When to Build a Brand vs. Awareness
As a tech company grows, they naturally perform many of the branding tasks, such as confirming customer narrative and value proposition, refining product differentiation. They may need to also decide whether to join or establish a product category with buyers and influencers. During this stage of testing product market fit, they usually do not need to develop and launch a brand campaign, or commit to any iconic actions around customer experience or product roadmap. All that may be too early. At this stage, the company may simply need an awareness program to test brand messaging. Such a program may be supported by positive news about a company's momentum, such as key funding milestones, partnerships, and early customer wins.

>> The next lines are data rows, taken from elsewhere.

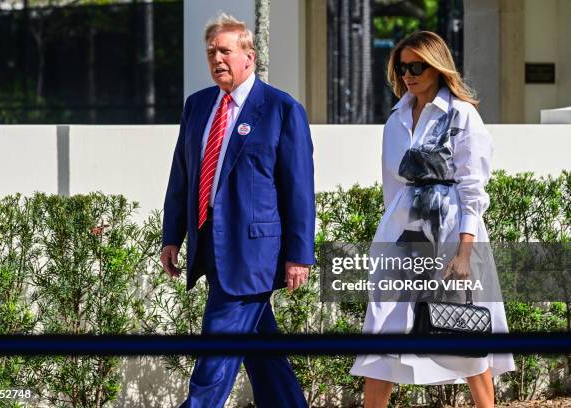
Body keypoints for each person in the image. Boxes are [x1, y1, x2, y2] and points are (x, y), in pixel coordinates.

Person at [350, 31, 515, 408]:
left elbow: (473, 187)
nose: (408, 74)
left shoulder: (461, 114)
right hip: (401, 236)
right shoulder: (395, 120)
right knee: (382, 330)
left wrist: (463, 252)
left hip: (451, 233)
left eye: (416, 66)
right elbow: (391, 186)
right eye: (402, 66)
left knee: (459, 324)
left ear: (437, 66)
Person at [160, 12, 314, 408]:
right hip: (210, 244)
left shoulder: (281, 108)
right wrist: (171, 236)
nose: (217, 59)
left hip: (254, 253)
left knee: (217, 352)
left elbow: (298, 188)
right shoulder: (197, 107)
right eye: (211, 52)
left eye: (226, 51)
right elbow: (183, 176)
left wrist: (299, 254)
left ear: (249, 55)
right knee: (264, 353)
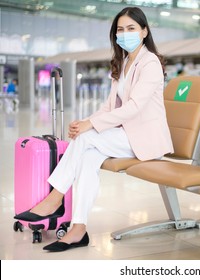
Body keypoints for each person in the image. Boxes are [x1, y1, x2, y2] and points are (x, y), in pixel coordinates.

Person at [14, 7, 174, 252]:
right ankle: (78, 229)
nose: (125, 33)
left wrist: (90, 126)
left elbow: (134, 107)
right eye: (120, 29)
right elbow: (109, 106)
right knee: (87, 156)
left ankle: (53, 199)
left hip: (145, 139)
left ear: (144, 31)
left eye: (131, 28)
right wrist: (85, 121)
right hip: (125, 135)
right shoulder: (123, 62)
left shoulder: (149, 62)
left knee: (88, 136)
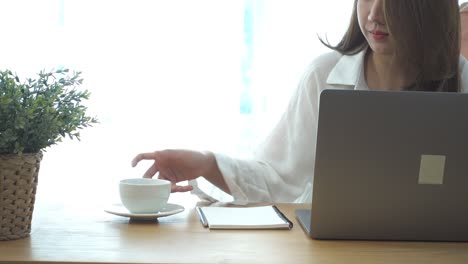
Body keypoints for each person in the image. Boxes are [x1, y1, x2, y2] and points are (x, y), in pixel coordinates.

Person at [132, 0, 467, 204]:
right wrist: (207, 163)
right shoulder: (323, 76)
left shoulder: (462, 80)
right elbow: (278, 180)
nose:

Early stage awareness building programs should not be confused with brand building. The latter require public commitments behind the brand story in critical areas of the customer journey, product roadmap, and partner ecosystems. It is worth bearing in mind that, for most tech companies, the risk of non-branding is often less than the risk of branding poorly. Declaring a brand story and set of public commitments that can not be kept is worse than keeping a low profile and maintaining market credibility. Media is littered with tech companies that spent on branding and flamed out. Very rarely do you hear of a hidden gem that is a solid company late to the game of branding. Therefore, most tech companies should not pursue public branding until after achieving product market fit when they are ready to scale or for strategic reasons, such as fundraising or initial public offering (IPO).
In summary, a brand story is a scenery painted every day with thousands of brush strokes by your customers, partners, and employees. A few grand gestures by the CEO or executives don’t change the scenery, but may ruin the painting.
Branding is the practice of living an insightful company story (brand story)—more than just the telling of a story and more than just a brand campaign.
Branding can build powerful company equity that helps it grow faster through better customer relationships, stronger partner ecosystems, and higher employee engagement through positive culture.
A brand story requires a synthesis of business promise, tech-enabled insight or ”magic” and offerings that complete the story.
However, to live the brand story requires a set of ongoing commitments, especially with customers, partners, and employees. Some of these have to be iconic and public for the branding to be credible. This makes branding risky and not a good short-term bet.
Tech companies may choose to not engage in brand building while still generating awareness for their products in the market.